The Religious Freedom Institute’s Rome consultation sought to address a three-fold problem: the growth of violent Islamist extremism, the increasing threat to religious minorities in the Middle East, and the growth in suspicion and hatred toward Islam and Muslims among many non-Muslims in the West.
One of the central premises of the consultation was that Muslims advocating for religious freedom from within the Islamic tradition is indispensable to undermining and reducing violent Islamist extremism, the victims of which are primarily Muslims. A critically important ingredient for success, however, is not just generating the case for pluralism and religious freedom based on Islamic sources and reasoning, but effectively spreading those ideas among Muslim populations and seeing them become embedded in culture and law.

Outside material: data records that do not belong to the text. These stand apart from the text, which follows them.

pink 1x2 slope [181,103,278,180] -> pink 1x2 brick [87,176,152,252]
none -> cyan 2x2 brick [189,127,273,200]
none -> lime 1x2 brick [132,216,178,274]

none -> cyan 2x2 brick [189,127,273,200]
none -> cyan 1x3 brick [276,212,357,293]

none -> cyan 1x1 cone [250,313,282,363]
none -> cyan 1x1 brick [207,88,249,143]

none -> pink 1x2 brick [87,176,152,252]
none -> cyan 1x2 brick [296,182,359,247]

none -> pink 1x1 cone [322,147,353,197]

Greater and more vigorous understanding of and protections for religious freedom are essential for Muslim-majority nations, including those in the Middle East, to achieve genuine stability and the economic, political, and security benefits that come with it. Religious freedom in the Middle East is essential to ensuring that Muslim majority societies—as well as Yazidis, Christians, and others within those societies—are able to survive and thrive.
Joining RFI’s leadership team and the Muslim leaders and scholars at the consultation were high-level officials from the United Nations and Vatican, as well as other U.S.-based religious freedom experts. Scholar and author George Weigel delivered a compelling lecture drawing lessons from the Catholic Church’s development of its own understanding of religious freedom. Specifically, he addressed the ideas behind the landmark Vatican II document on religious freedom, Dignitatis Humanae.
The consultation closed with a robust discussion of lessons learned and next steps. Here are a few of the most important:
A persuasive Muslim defense of religious freedom and pluralism must be expanded and deepened —one that clearly and directly undermines the ideology of violent Islamist extremism.
Education is the keystone to this endeavor, especially with Muslims in the millennial generation.
A broad, well-funded, and sophisticated communication strategy is essential to enable Muslim leaders to integrate the religious freedom message into Muslim religious discourse and legal structures.
Along with its Middle East Action Team and South and Southeast Asia Action Team, the Religious Freedom Institute’s new Islam and Religious Freedom Action Team will complement and support this work.